• **EXERCISE BRIEF**:
Return every line of the material exactly.

• **DATASET RECORDS**:

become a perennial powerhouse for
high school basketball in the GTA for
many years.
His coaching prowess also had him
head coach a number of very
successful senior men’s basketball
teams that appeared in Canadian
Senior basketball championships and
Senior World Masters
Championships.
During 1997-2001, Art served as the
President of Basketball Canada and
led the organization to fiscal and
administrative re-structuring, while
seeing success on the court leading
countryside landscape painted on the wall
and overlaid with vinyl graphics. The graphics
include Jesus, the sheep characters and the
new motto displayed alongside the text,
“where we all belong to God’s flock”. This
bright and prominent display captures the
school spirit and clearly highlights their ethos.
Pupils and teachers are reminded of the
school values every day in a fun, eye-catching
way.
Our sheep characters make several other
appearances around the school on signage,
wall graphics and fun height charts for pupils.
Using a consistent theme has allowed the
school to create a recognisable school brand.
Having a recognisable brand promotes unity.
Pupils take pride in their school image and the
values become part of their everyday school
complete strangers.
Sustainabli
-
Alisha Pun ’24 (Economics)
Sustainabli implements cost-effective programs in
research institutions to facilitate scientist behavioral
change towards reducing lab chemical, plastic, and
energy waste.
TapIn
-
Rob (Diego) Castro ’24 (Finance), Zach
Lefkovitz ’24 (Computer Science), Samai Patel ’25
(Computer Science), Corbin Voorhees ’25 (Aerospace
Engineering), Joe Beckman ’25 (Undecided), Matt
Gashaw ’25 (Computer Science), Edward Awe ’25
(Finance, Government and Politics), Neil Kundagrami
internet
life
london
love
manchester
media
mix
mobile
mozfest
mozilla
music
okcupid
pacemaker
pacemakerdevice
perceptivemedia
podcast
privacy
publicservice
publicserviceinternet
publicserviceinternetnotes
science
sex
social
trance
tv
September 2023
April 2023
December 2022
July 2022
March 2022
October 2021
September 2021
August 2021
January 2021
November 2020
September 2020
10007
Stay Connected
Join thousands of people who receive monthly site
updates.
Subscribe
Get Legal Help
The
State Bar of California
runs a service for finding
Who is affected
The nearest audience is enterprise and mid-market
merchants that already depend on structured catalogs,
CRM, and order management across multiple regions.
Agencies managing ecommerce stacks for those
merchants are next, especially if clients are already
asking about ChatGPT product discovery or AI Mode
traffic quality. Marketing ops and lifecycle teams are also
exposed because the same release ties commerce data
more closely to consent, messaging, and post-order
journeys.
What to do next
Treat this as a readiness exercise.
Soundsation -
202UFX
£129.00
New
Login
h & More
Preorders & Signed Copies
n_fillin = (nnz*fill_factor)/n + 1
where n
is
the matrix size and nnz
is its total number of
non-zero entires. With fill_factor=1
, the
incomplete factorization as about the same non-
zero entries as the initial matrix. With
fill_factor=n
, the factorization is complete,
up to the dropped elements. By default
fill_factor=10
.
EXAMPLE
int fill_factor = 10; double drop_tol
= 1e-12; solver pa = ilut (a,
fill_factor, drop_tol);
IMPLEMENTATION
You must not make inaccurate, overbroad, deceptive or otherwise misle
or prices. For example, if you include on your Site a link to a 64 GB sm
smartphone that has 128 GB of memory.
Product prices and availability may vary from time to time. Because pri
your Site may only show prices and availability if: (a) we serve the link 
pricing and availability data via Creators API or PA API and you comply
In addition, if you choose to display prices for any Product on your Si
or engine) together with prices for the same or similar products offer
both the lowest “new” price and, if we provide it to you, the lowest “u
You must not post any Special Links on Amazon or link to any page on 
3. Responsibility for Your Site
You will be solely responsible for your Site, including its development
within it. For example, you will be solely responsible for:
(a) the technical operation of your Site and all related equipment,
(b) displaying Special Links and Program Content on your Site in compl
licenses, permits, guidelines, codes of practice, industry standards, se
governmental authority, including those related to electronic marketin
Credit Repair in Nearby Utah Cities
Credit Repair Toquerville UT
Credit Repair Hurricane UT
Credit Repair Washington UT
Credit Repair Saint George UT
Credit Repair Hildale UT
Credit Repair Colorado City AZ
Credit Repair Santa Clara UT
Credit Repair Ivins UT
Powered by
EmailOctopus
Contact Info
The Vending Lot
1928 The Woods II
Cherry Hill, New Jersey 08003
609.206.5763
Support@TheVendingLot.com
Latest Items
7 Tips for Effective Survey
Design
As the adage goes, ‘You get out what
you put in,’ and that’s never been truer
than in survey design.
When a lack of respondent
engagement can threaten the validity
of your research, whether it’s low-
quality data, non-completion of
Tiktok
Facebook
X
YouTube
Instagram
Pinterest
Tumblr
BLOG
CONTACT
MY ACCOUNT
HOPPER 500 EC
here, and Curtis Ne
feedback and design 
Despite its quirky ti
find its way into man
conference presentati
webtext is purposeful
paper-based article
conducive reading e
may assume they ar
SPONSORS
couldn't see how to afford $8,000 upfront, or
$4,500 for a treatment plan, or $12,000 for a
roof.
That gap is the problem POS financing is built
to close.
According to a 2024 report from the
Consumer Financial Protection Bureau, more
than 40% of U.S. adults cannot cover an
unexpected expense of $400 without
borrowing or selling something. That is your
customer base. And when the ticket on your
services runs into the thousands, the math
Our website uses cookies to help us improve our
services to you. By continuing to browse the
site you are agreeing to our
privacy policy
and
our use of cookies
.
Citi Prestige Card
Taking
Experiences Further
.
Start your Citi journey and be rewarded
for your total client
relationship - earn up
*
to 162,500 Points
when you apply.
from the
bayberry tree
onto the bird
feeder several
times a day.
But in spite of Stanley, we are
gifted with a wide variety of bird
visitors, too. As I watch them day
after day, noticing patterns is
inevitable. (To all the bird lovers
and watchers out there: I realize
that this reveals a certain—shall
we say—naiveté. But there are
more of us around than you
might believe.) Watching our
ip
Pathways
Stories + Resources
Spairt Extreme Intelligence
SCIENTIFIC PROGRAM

• **RESPONSE**:
become a perennial powerhouse for
high school basketball in the GTA for
many years.
His coaching prowess also had him
head coach a number of very
successful senior men’s basketball
teams that appeared in Canadian
Senior basketball championships and
Senior World Masters
Championships.
During 1997-2001, Art served as the
President of Basketball Canada and
led the organization to fiscal and
administrative re-structuring, while
seeing success on the court leading
countryside landscape painted on the wall
and overlaid with vinyl graphics. The graphics
include Jesus, the sheep characters and the
new motto displayed alongside the text,
“where we all belong to God’s flock”. This
bright and prominent display captures the
school spirit and clearly highlights their ethos.
Pupils and teachers are reminded of the
school values every day in a fun, eye-catching
way.
Our sheep characters make several other
appearances around the school on signage,
wall graphics and fun height charts for pupils.
Using a consistent theme has allowed the
school to create a recognisable school brand.
Having a recognisable brand promotes unity.
Pupils take pride in their school image and the
values become part of their everyday school
complete strangers.
Sustainabli
-
Alisha Pun ’24 (Economics)
Sustainabli implements cost-effective programs in
research institutions to facilitate scientist behavioral
change towards reducing lab chemical, plastic, and
energy waste.
TapIn
-
Rob (Diego) Castro ’24 (Finance), Zach
Lefkovitz ’24 (Computer Science), Samai Patel ’25
(Computer Science), Corbin Voorhees ’25 (Aerospace
Engineering), Joe Beckman ’25 (Undecided), Matt
Gashaw ’25 (Computer Science), Edward Awe ’25
(Finance, Government and Politics), Neil Kundagrami
internet
life
london
love
manchester
media
mix
mobile
mozfest
mozilla
music
okcupid
pacemaker
pacemakerdevice
perceptivemedia
podcast
privacy
publicservice
publicserviceinternet
publicserviceinternetnotes
science
sex
social
trance
tv
September 2023
April 2023
December 2022
July 2022
March 2022
October 2021
September 2021
August 2021
January 2021
November 2020
September 2020
10007
Stay Connected
Join thousands of people who receive monthly site
updates.
Subscribe
Get Legal Help
The
State Bar of California
runs a service for finding
Who is affected
The nearest audience is enterprise and mid-market
merchants that already depend on structured catalogs,
CRM, and order management across multiple regions.
Agencies managing ecommerce stacks for those
merchants are next, especially if clients are already
asking about ChatGPT product discovery or AI Mode
traffic quality. Marketing ops and lifecycle teams are also
exposed because the same release ties commerce data
more closely to consent, messaging, and post-order
journeys.
What to do next
Treat this as a readiness exercise.
Soundsation -
202UFX
£129.00
New
Login
h & More
Preorders & Signed Copies
n_fillin = (nnz*fill_factor)/n + 1
where n
is
the matrix size and nnz
is its total number of
non-zero entires. With fill_factor=1
, the
incomplete factorization as about the same non-
zero entries as the initial matrix. With
fill_factor=n
, the factorization is complete,
up to the dropped elements. By default
fill_factor=10
.
EXAMPLE
int fill_factor = 10; double drop_tol
= 1e-12; solver pa = ilut (a,
fill_factor, drop_tol);
IMPLEMENTATION
You must not make inaccurate, overbroad, deceptive or otherwise misle
or prices. For example, if you include on your Site a link to a 64 GB sm
smartphone that has 128 GB of memory.
Product prices and availability may vary from time to time. Because pri
your Site may only show prices and availability if: (a) we serve the link 
pricing and availability data via Creators API or PA API and you comply
In addition, if you choose to display prices for any Product on your Si
or engine) together with prices for the same or similar products offer
both the lowest “new” price and, if we provide it to you, the lowest “u
You must not post any Special Links on Amazon or link to any page on 
3. Responsibility for Your Site
You will be solely responsible for your Site, including its development
within it. For example, you will be solely responsible for:
(a) the technical operation of your Site and all related equipment,
(b) displaying Special Links and Program Content on your Site in compl
licenses, permits, guidelines, codes of practice, industry standards, se
governmental authority, including those related to electronic marketin
Credit Repair in Nearby Utah Cities
Credit Repair Toquerville UT
Credit Repair Hurricane UT
Credit Repair Washington UT
Credit Repair Saint George UT
Credit Repair Hildale UT
Credit Repair Colorado City AZ
Credit Repair Santa Clara UT
Credit Repair Ivins UT
Powered by
EmailOctopus
Contact Info
The Vending Lot
1928 The Woods II
Cherry Hill, New Jersey 08003
609.206.5763
Support@TheVendingLot.com
Latest Items
7 Tips for Effective Survey
Design
As the adage goes, ‘You get out what
you put in,’ and that’s never been truer
than in survey design.
When a lack of respondent
engagement can threaten the validity
of your research, whether it’s low-
quality data, non-completion of
Tiktok
Facebook
X
YouTube
Instagram
Pinterest
Tumblr
BLOG
CONTACT
MY ACCOUNT
HOPPER 500 EC
here, and Curtis Ne
feedback and design 
Despite its quirky ti
find its way into man
conference presentati
webtext is purposeful
paper-based article
conducive reading e
may assume they ar
SPONSORS
couldn't see how to afford $8,000 upfront, or
$4,500 for a treatment plan, or $12,000 for a
roof.
That gap is the problem POS financing is built
to close.
According to a 2024 report from the
Consumer Financial Protection Bureau, more
than 40% of U.S. adults cannot cover an
unexpected expense of $400 without
borrowing or selling something. That is your
customer base. And when the ticket on your
services runs into the thousands, the math
Our website uses cookies to help us improve our
services to you. By continuing to browse the
site you are agreeing to our
privacy policy
and
our use of cookies
.
Citi Prestige Card
Taking
Experiences Further
.
Start your Citi journey and be rewarded
for your total client
relationship - earn up
*
to 162,500 Points
when you apply.
from the
bayberry tree
onto the bird
feeder several
times a day.
But in spite of Stanley, we are
gifted with a wide variety of bird
visitors, too. As I watch them day
after day, noticing patterns is
inevitable. (To all the bird lovers
and watchers out there: I realize
that this reveals a certain—shall
we say—naiveté. But there are
more of us around than you
might believe.) Watching our
ip
Pathways
Stories + Resources
Spairt Extreme Intelligence
SCIENTIFIC PROGRAM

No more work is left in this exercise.